(Texto para análise):
A segunda questão que merece reflexão dentro deste tema são os resíduos de origem agrícola. Na nossa região como noutras do litoral Português pratica-se uma agricultura intensiva tanto de hortícolas, como de milho e forragens para alimentação de vacas leiteiras em regime de estábulo. Aqui é feito um uso intensivo de pesticidas químicos que pelo uso continuado e às vezes descontrolado, contaminam os solos e as águas subterrâneas. Por sua vez o uso de espécies vegetais transgénicas ou exóticas, contamina a genética dos ecossistemas autóctones, geralmente diminuindo a biodiversidade e instalando espécies invasoras de difícil erradicação.
As águas residuais não tratadas (águas chocas) das vacarias que regularmente os lavradores lançam na terra como adubo, além de provocarem uma intensa poluição olfativa, contribuem fortemente para a contaminação dos lençóis freáticos.
Este tipo de agricultura deixa uma pegada ecológica muito intensa e bastante nociva, pelo que urge procurar soluções para os problemas que levanta.
Outro grande componente dos resíduos urbanos é o dióxido de carbono produzido pela atividade industrial e pelos transportes rodoviários em especial os veículos de transporte individual. Embora a poluição atmosférica na nossa cidade não seja alarmante e a qualidade do ar seja quasse sempre boa, devemos melhorar a oferta de transporte coletivo e promover ativamente o uso dos veículos elétricos para acompanhar a descarbonização da economia preconizada pelas Nações Unidas.

(Informação):
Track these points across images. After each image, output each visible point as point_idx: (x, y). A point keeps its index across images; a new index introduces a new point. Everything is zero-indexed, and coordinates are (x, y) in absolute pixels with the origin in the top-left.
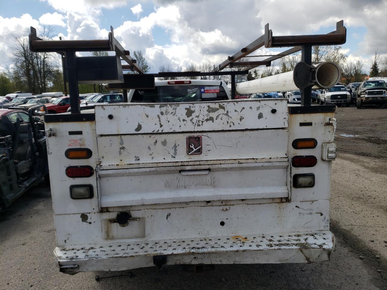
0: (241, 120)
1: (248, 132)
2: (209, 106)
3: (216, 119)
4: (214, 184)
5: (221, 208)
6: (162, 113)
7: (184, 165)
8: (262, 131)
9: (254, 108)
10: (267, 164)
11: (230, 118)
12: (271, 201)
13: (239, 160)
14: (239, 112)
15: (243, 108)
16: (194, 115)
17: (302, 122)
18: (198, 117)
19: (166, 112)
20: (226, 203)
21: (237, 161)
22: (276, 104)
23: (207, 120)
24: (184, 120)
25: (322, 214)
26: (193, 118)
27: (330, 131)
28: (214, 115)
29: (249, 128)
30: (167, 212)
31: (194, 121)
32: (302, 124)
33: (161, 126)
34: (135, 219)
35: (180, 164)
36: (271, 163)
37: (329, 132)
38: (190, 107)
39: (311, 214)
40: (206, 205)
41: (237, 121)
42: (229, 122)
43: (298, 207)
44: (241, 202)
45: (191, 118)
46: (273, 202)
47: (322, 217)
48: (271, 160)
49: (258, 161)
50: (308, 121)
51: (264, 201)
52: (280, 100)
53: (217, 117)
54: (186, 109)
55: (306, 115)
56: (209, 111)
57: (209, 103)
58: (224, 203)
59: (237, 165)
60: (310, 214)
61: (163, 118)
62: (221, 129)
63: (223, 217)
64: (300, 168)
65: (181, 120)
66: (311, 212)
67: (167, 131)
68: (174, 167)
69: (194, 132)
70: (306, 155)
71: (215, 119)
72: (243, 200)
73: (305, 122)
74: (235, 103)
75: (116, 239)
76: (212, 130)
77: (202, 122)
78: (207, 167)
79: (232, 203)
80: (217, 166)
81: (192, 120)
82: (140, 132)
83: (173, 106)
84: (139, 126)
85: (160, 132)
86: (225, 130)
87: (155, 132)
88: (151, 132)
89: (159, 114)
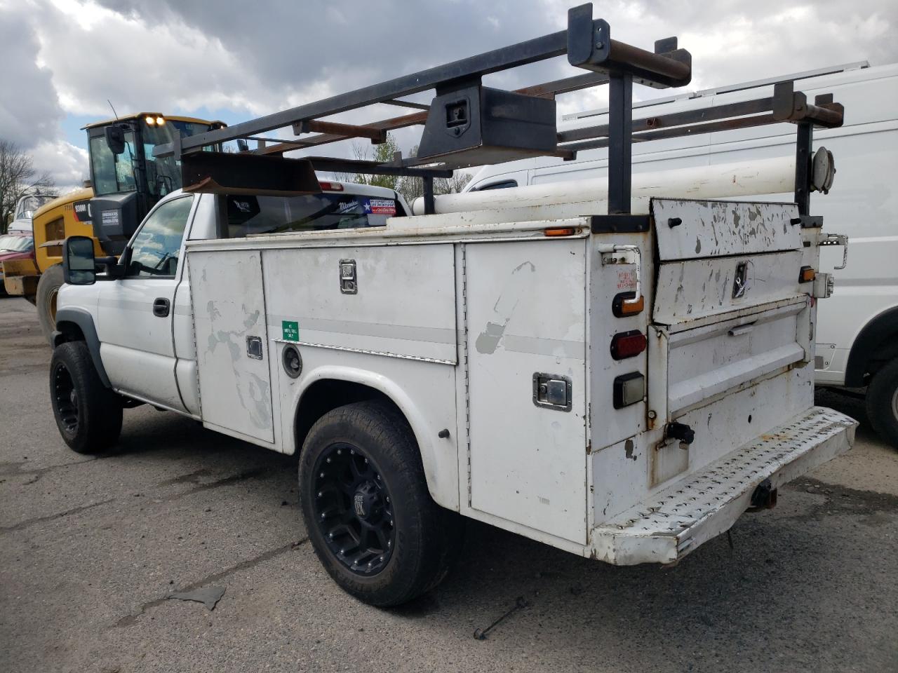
0: (773, 234)
2: (749, 209)
5: (750, 391)
6: (715, 219)
9: (780, 217)
11: (766, 231)
16: (740, 223)
18: (743, 227)
19: (718, 216)
20: (754, 382)
22: (792, 211)
23: (751, 233)
24: (734, 233)
26: (740, 230)
28: (754, 225)
30: (708, 411)
31: (741, 234)
32: (805, 244)
33: (717, 243)
36: (797, 305)
38: (735, 208)
41: (771, 237)
42: (766, 238)
43: (798, 376)
45: (738, 228)
46: (783, 372)
48: (798, 300)
50: (808, 239)
53: (757, 228)
54: (733, 212)
56: (750, 218)
58: (752, 383)
63: (751, 407)
65: (732, 233)
67: (722, 254)
69: (742, 255)
71: (756, 232)
75: (661, 482)
77: (748, 236)
79: (757, 381)
81: (739, 233)
82: (701, 254)
83: (722, 206)
84: (698, 242)
85: (717, 254)
86: (766, 251)
87: (713, 255)
88: (709, 255)
89: (713, 220)
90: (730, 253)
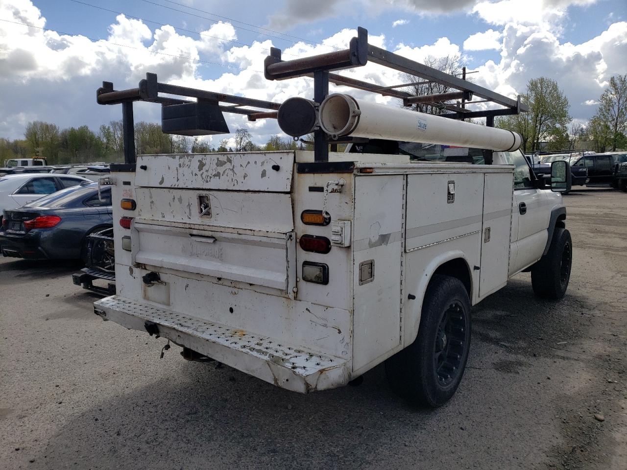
0: (244, 177)
1: (250, 194)
2: (218, 159)
3: (223, 175)
4: (221, 257)
5: (231, 289)
6: (180, 166)
7: (191, 229)
8: (264, 194)
9: (259, 164)
10: (265, 239)
11: (235, 175)
12: (279, 293)
13: (238, 230)
14: (244, 167)
15: (249, 163)
16: (205, 168)
17: (312, 185)
18: (207, 171)
19: (183, 164)
20: (235, 285)
21: (236, 231)
22: (281, 158)
23: (215, 176)
24: (196, 175)
25: (340, 332)
26: (203, 173)
27: (348, 202)
28: (221, 170)
29: (251, 189)
30: (186, 281)
31: (204, 176)
32: (312, 189)
33: (178, 180)
34: (162, 283)
35: (188, 226)
36: (270, 239)
37: (346, 203)
38: (202, 159)
39: (325, 326)
40: (217, 283)
41: (240, 179)
42: (233, 180)
43: (309, 311)
44: (248, 287)
45: (201, 172)
46: (281, 295)
47: (340, 336)
48: (269, 235)
49: (256, 233)
50: (319, 185)
51: (272, 292)
52: (286, 152)
53: (224, 172)
54: (199, 161)
55: (316, 175)
56: (217, 165)
57: (219, 155)
58: (233, 285)
59: (236, 236)
60: (323, 326)
61: (181, 170)
62: (225, 189)
63: (231, 301)
64: (311, 253)
65: (194, 174)
66: (326, 323)
67: (181, 187)
68: (184, 229)
69: (203, 189)
70: (317, 235)
71: (221, 175)
72: (251, 285)
73: (315, 186)
74: (242, 155)
75: (151, 300)
76: (217, 188)
77: (210, 177)
78: (210, 234)
79: (241, 286)
80: (224, 235)
81: (202, 175)
82: (162, 186)
83: (189, 157)
84: (163, 179)
85: (176, 187)
86: (229, 189)
87: (172, 187)
88: (170, 186)
89: (178, 166)
90: (189, 187)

(Problemas a resolver):
a - Devolva, sem alterações, o trecho do texto sobre resíduos agrícolas e urbanos desde "As águas residuais" até "problemas que levanta.", inclusive.
b - Enumere as culturas que, segundo o texto sobre resíduos agrícolas e urbanos, são objeto de agricultura intensiva na região.
c - Prolongue o texto sobre resíduos agrícolas e urbanos a partir do ponto em que termina.
A listagem é material independente e não pertence ao texto sobre resíduos agrícolas e urbanos.

(Respostas por tarefa):
a -
As águas residuais não tratadas (águas chocas) das vacarias que regularmente os lavradores lançam na terra como adubo, além de provocarem uma intensa poluição olfativa, contribuem fortemente para a contaminação dos lençóis freáticos.
Este tipo de agricultura deixa uma pegada ecológica muito intensa e bastante nociva, pelo que urge procurar soluções para os problemas que levanta.

b - Hortícolas; milho; forragens para alimentação de vacas leiteiras em regime de estábulo.

c -
Como se vê pelo exposto anteriormente mesmo numa cidade cujo lema é: "É bom viver aqui!" ainda há um longo caminho a percorrer no sentido da minimização da pégada ecológica, mesmo pela via das cidades inteligentes.
Como nota final recordo a notícia veiculada por quase todos os orgãos de comunicação social no dia 29 de Julho de 2019. A totalidade dos recursos do planeta disponíveis para um uso regrado durante um ano foi consumida até até esse dia, sendo que a quota desses mesmos recursos alocada aos países mais desenvolvidos entre os quais Portugal se pode incluir foi consumida até ao fim de Maio passado. Para garantirmos a sobrevivência da vida da humanidade e da nossa civilização precisaríamos de quase duas terras e meia. É um facto muito preocupante que demostra que tem de ser feito um esforço muito maior do que o atual na educação ambiental das pessoas, de modo a que a população urbana possa ser considerada ambientalmente inteligente (smart people).

URBANISMO E PEGADA ECOLÓGICA - 2

Urbanismo e  pegada ecológica (Parte 2)
O rasto que a atividade de cada um de nós deixa no planeta, na nossa passagem por este mundo, chama-se pegada ecológica. Esse rasto tem muitos componentes que se podem agrupar em várias classes para conveniência de análise. Um dos agrupamentos usados mais frequentemente é:
- a classe do uso de superfície produtiva para fins alimentares e de residência (terra e mar)
- a classe dos gastos de energia
- a classe dos resíduos e lixos produzidos (construções e artefatos )
- a classe da influência na biodiversidade
A pegada ecológica é atualmente objeto de um estudo intensivo em todo o mundo muito por causa da iminente catástrofe climática que o planeta enfrenta e cujas consequências já começam a fazer-se sentir no imediato em muitos países, incluindo Portugal.
Esta é uma das principais razões pelas quais as gerações mais jovens começam a demonstrar uma maior consciência ecológica e abraçam cada vez mais os movimentos cívicos e políticos que têm as causas ambientais como principal motivo dos seus programas de ação.
Ao nível do urbanismo muitos foram os erros cometidos no passado no planeamento muitas cidades e que em alguns casos, infelizmente ainda continuam a ser cometidos no presente.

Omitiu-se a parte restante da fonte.